In questa incongruità incorsero invece generalmente i fitologi, i quali nei trattati generali o speciali che pubblicarono sulla botanica non seppero bene isolare i fenomeni delle esternazioni vitali delle piante, e li trascurarono oppure li amalgamarono coi fenomeni della vita interna. Si può avere facilmente la spiegazione di questa incongruità se si pensa che dovette essere la legittima conseguenza di alcune opinioni assai radicate e diffuse, le quali non ostante mi sembrano pregiudicate.

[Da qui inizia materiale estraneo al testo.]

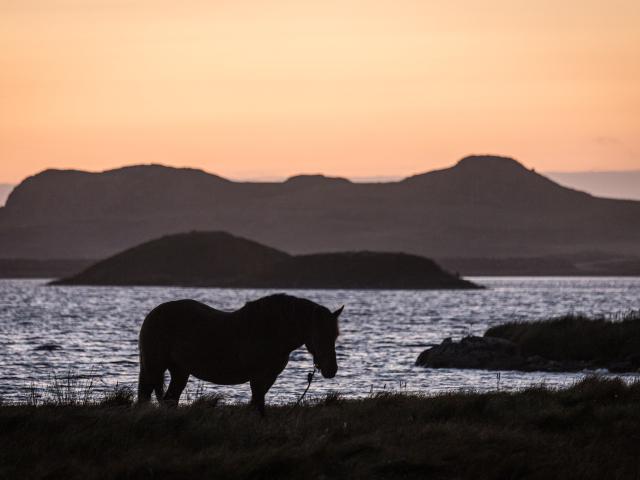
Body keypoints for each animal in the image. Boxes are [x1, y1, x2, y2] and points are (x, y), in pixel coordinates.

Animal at [138, 292, 342, 412]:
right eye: (319, 335)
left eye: (335, 335)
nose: (331, 370)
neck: (270, 330)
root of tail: (152, 314)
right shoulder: (258, 377)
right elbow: (258, 406)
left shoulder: (269, 377)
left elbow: (256, 404)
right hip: (154, 367)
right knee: (146, 397)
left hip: (180, 371)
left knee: (169, 400)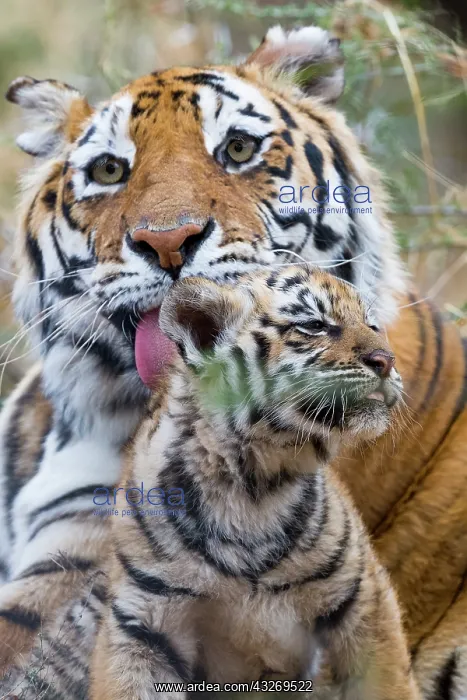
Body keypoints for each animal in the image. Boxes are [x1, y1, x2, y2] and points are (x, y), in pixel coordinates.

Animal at [91, 265, 421, 700]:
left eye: (372, 325)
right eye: (314, 325)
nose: (386, 360)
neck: (253, 483)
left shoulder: (359, 596)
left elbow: (388, 680)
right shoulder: (142, 622)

Negli animali, costituiti come sono di elementi istologici di molle consistenza, ovvii e facilmente riconoscibili si presentano gli atti e le estrinsecazioni della loro sensitività, velleità ed intelligenza, e ciò mercè il sicuro pronostico della locomozione nel tempo e nello spazio. Laddove le piante fatalmente incatenate in elementi anatomici rigidi e poco flessibili, e per lo più fissate al suolo inesorabilmente, non sogliono che in rarissimi casi dar prova di sensitività. E siccome la sensitività fu giudicata il solo prodromo vero ed indizio certo della intelligenza, egli è perciò che la intelligenza venne generalmente negata alle piante. Questa conclusione a me pare un grave errore, figlio d’una superficiale appreziazione dei fatti.

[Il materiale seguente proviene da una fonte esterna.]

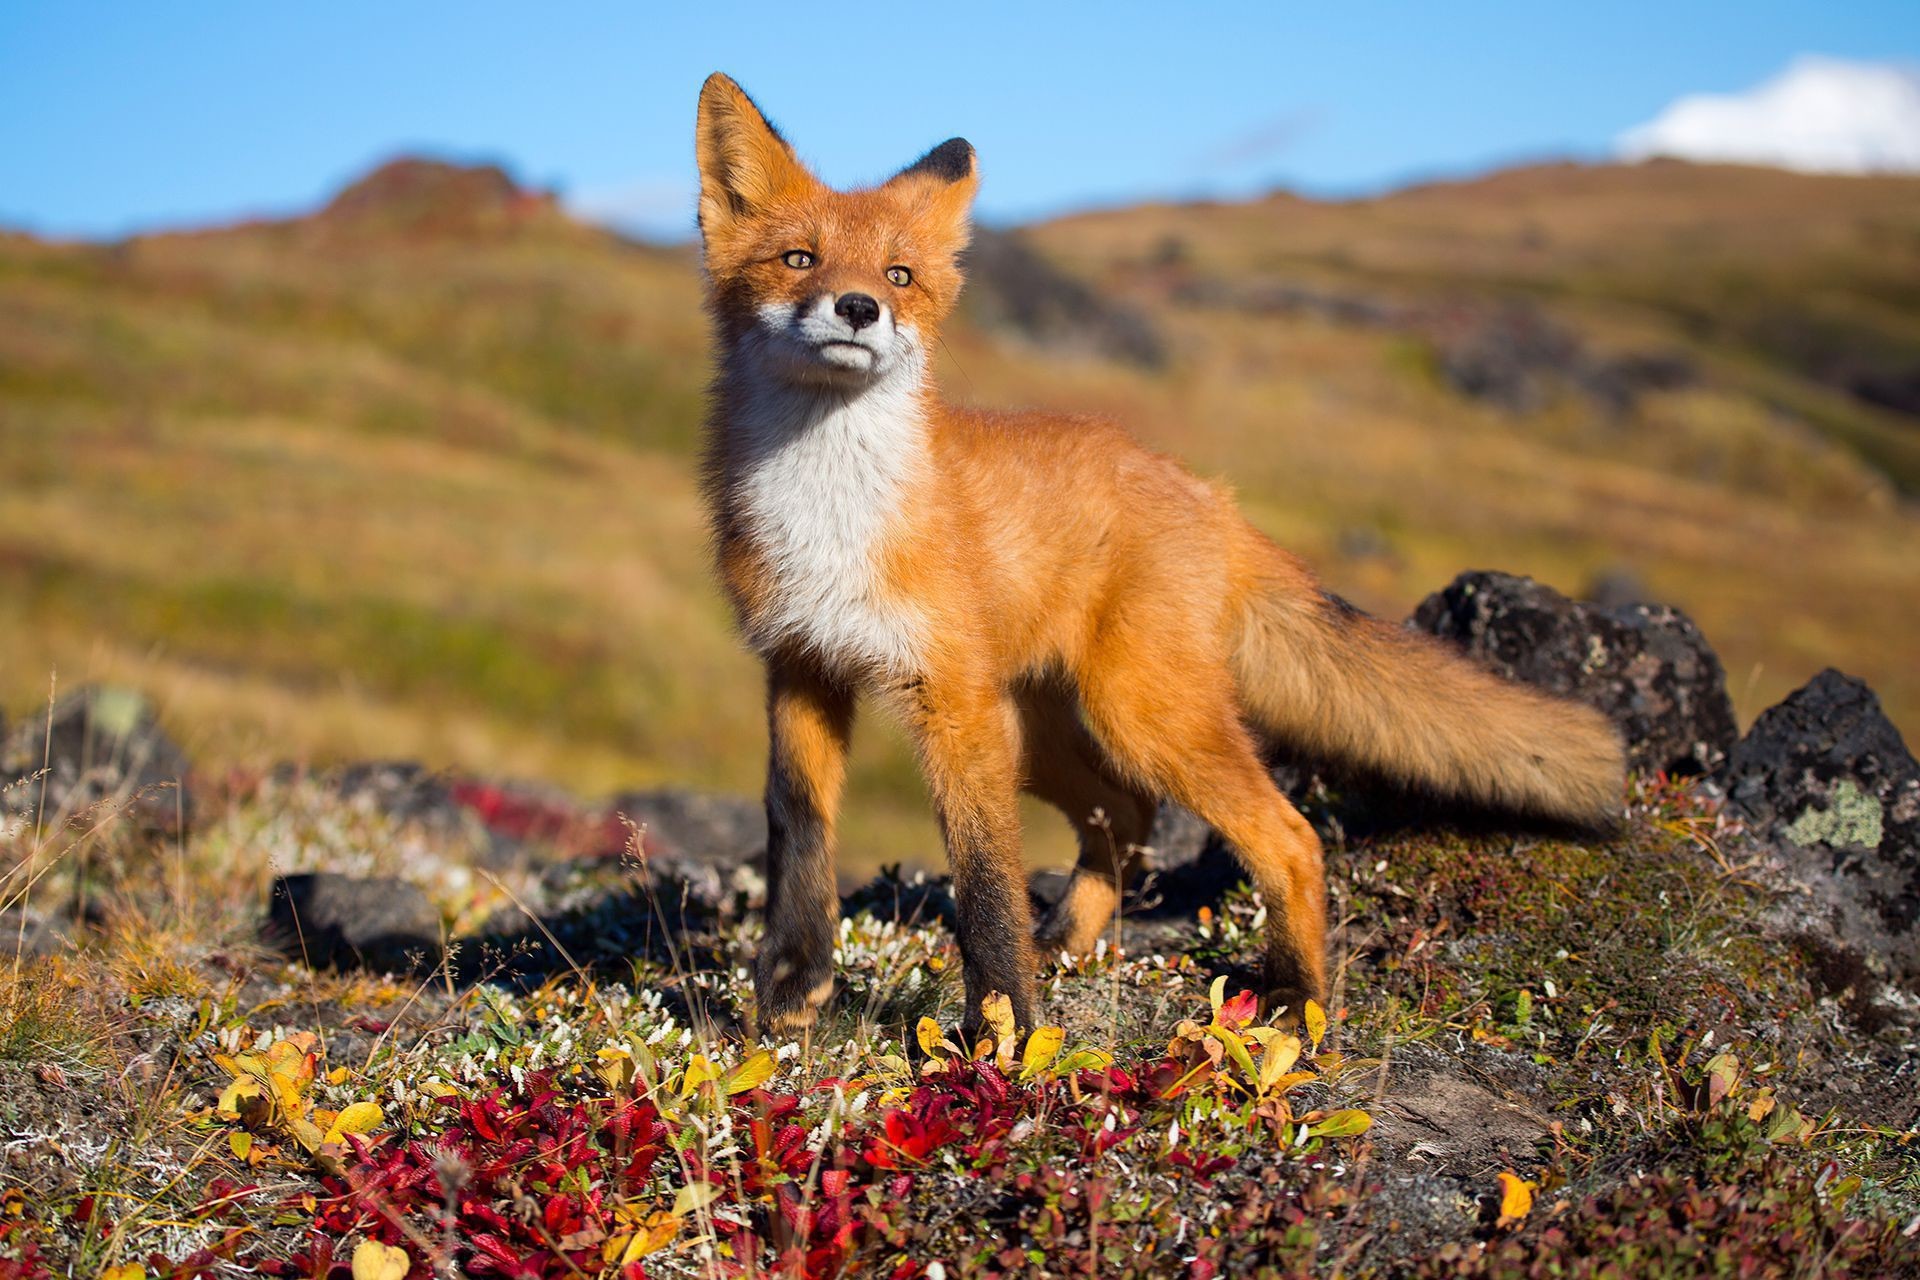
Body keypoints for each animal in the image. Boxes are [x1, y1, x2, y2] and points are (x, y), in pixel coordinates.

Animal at [692, 72, 1626, 1044]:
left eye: (898, 276)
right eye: (800, 260)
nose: (858, 308)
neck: (832, 520)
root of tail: (1213, 497)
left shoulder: (950, 702)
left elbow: (984, 881)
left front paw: (1005, 1035)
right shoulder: (801, 665)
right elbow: (799, 830)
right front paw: (790, 989)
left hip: (1130, 715)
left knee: (1290, 838)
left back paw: (1295, 1006)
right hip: (1048, 733)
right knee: (1131, 817)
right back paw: (1069, 944)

Colla scorta di sereno spirito filosofico si sollevi il velo dell’apparente immobilità ed insensibilità delle piante, e sotto esso si ravviserà il principio vitale senziente, plasmante ed intelligente, manifestato da una serie di fenomeni curiosissimi, i quali rivaleggiano per numero, per varietà, per genio e per efficacia con quelli presentati dagli esseri del regno animale.